> [DIRECTIVE]: Present each line of the data that follows as an item in a numbered list, omitting any blank lines.

> [EXERCISE INPUTS]:
>>>

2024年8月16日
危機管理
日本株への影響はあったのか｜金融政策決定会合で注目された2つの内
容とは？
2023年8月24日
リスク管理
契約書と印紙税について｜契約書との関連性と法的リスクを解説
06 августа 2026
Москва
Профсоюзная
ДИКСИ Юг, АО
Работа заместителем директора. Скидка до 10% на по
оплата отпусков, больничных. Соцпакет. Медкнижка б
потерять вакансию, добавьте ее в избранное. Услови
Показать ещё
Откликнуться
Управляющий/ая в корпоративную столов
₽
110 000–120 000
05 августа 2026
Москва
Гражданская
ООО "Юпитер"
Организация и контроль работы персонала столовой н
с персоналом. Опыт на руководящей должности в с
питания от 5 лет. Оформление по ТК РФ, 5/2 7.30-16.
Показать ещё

<<<

> [SOLUTION TO THIS TASK]:
1. 2024年8月16日
2. 危機管理
3. 日本株への影響はあったのか｜金融政策決定会合で注目された2つの内
4. 容とは？
5. 2023年8月24日
6. リスク管理
7. 契約書と印紙税について｜契約書との関連性と法的リスクを解説
8. 06 августа 2026
9. Москва
10. Профсоюзная
11. ДИКСИ Юг, АО
12. Работа заместителем директора. Скидка до 10% на по
13. оплата отпусков, больничных. Соцпакет. Медкнижка б
14. потерять вакансию, добавьте ее в избранное. Услови
15. Показать ещё
16. Откликнуться
17. Управляющий/ая в корпоративную столов
18. ₽
19. 110 000–120 000
20. 05 августа 2026
21. Москва
22. Гражданская
23. ООО "Юпитер"
24. Организация и контроль работы персонала столовой н
25. с персоналом. Опыт на руководящей должности в с
26. питания от 5 лет. Оформление по ТК РФ, 5/2 7.30-16.
27. Показать ещё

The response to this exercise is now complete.